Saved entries
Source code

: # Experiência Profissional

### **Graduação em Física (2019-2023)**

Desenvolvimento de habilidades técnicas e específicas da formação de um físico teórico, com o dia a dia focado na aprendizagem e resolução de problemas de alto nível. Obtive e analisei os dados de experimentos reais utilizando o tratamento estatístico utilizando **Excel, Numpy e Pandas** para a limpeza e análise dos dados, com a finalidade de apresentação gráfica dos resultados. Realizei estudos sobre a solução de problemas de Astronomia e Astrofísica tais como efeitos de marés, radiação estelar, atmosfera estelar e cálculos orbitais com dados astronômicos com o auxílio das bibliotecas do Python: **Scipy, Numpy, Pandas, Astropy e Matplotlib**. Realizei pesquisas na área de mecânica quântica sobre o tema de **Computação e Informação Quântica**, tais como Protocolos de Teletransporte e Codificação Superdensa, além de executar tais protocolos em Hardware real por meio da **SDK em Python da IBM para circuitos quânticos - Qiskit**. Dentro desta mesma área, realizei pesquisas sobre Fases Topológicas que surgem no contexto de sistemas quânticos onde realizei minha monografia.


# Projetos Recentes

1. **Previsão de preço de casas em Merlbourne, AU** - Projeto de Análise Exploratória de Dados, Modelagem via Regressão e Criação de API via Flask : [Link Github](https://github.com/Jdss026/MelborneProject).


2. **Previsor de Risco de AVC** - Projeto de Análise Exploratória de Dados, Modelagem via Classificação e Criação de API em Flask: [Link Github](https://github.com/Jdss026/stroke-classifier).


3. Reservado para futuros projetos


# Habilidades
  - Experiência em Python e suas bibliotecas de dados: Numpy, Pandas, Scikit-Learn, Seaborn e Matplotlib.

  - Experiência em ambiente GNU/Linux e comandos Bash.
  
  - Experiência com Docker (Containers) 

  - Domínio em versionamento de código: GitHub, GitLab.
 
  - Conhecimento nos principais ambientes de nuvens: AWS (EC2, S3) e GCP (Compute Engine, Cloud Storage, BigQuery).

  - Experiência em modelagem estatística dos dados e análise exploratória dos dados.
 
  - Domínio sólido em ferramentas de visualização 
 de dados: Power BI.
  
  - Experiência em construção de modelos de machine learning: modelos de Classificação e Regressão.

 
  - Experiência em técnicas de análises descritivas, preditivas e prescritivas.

▶ _Activity_
Turn every line of the items above into a numbered list, leaving out the blank lines.

▶ _Finished task_
1. Source code
2. : # Experiência Profissional
3. ### **Graduação em Física (2019-2023)**
4. Desenvolvimento de habilidades técnicas e específicas da formação de um físico teórico, com o dia a dia focado na aprendizagem e resolução de problemas de alto nível. Obtive e analisei os dados de experimentos reais utilizando o tratamento estatístico utilizando **Excel, Numpy e Pandas** para a limpeza e análise dos dados, com a finalidade de apresentação gráfica dos resultados. Realizei estudos sobre a solução de problemas de Astronomia e Astrofísica tais como efeitos de marés, radiação estelar, atmosfera estelar e cálculos orbitais com dados astronômicos com o auxílio das bibliotecas do Python: **Scipy, Numpy, Pandas, Astropy e Matplotlib**. Realizei pesquisas na área de mecânica quântica sobre o tema de **Computação e Informação Quântica**, tais como Protocolos de Teletransporte e Codificação Superdensa, além de executar tais protocolos em Hardware real por meio da **SDK em Python da IBM para circuitos quânticos - Qiskit**. Dentro desta mesma área, realizei pesquisas sobre Fases Topológicas que surgem no contexto de sistemas quânticos onde realizei minha monografia.
5. # Projetos Recentes
6. 1. **Previsão de preço de casas em Merlbourne, AU** - Projeto de Análise Exploratória de Dados, Modelagem via Regressão e Criação de API via Flask : [Link Github](https://github.com/Jdss026/MelborneProject).
7. 2. **Previsor de Risco de AVC** - Projeto de Análise Exploratória de Dados, Modelagem via Classificação e Criação de API em Flask: [Link Github](https://github.com/Jdss026/stroke-classifier).
8. 3. Reservado para futuros projetos
9. # Habilidades
10.   - Experiência em Python e suas bibliotecas de dados: Numpy, Pandas, Scikit-Learn, Seaborn e Matplotlib.
11.   - Experiência em ambiente GNU/Linux e comandos Bash.
12.   - Experiência com Docker (Containers) 
13.   - Domínio em versionamento de código: GitHub, GitLab.
14.   - Conhecimento nos principais ambientes de nuvens: AWS (EC2, S3) e GCP (Compute Engine, Cloud Storage, BigQuery).
15.   - Experiência em modelagem estatística dos dados e análise exploratória dos dados.
16.   - Domínio sólido em ferramentas de visualização 
17.  de dados: Power BI.
18.   - Experiência em construção de modelos de machine learning: modelos de Classificação e Regressão.
19.   - Experiência em técnicas de análises descritivas, preditivas e prescritivas.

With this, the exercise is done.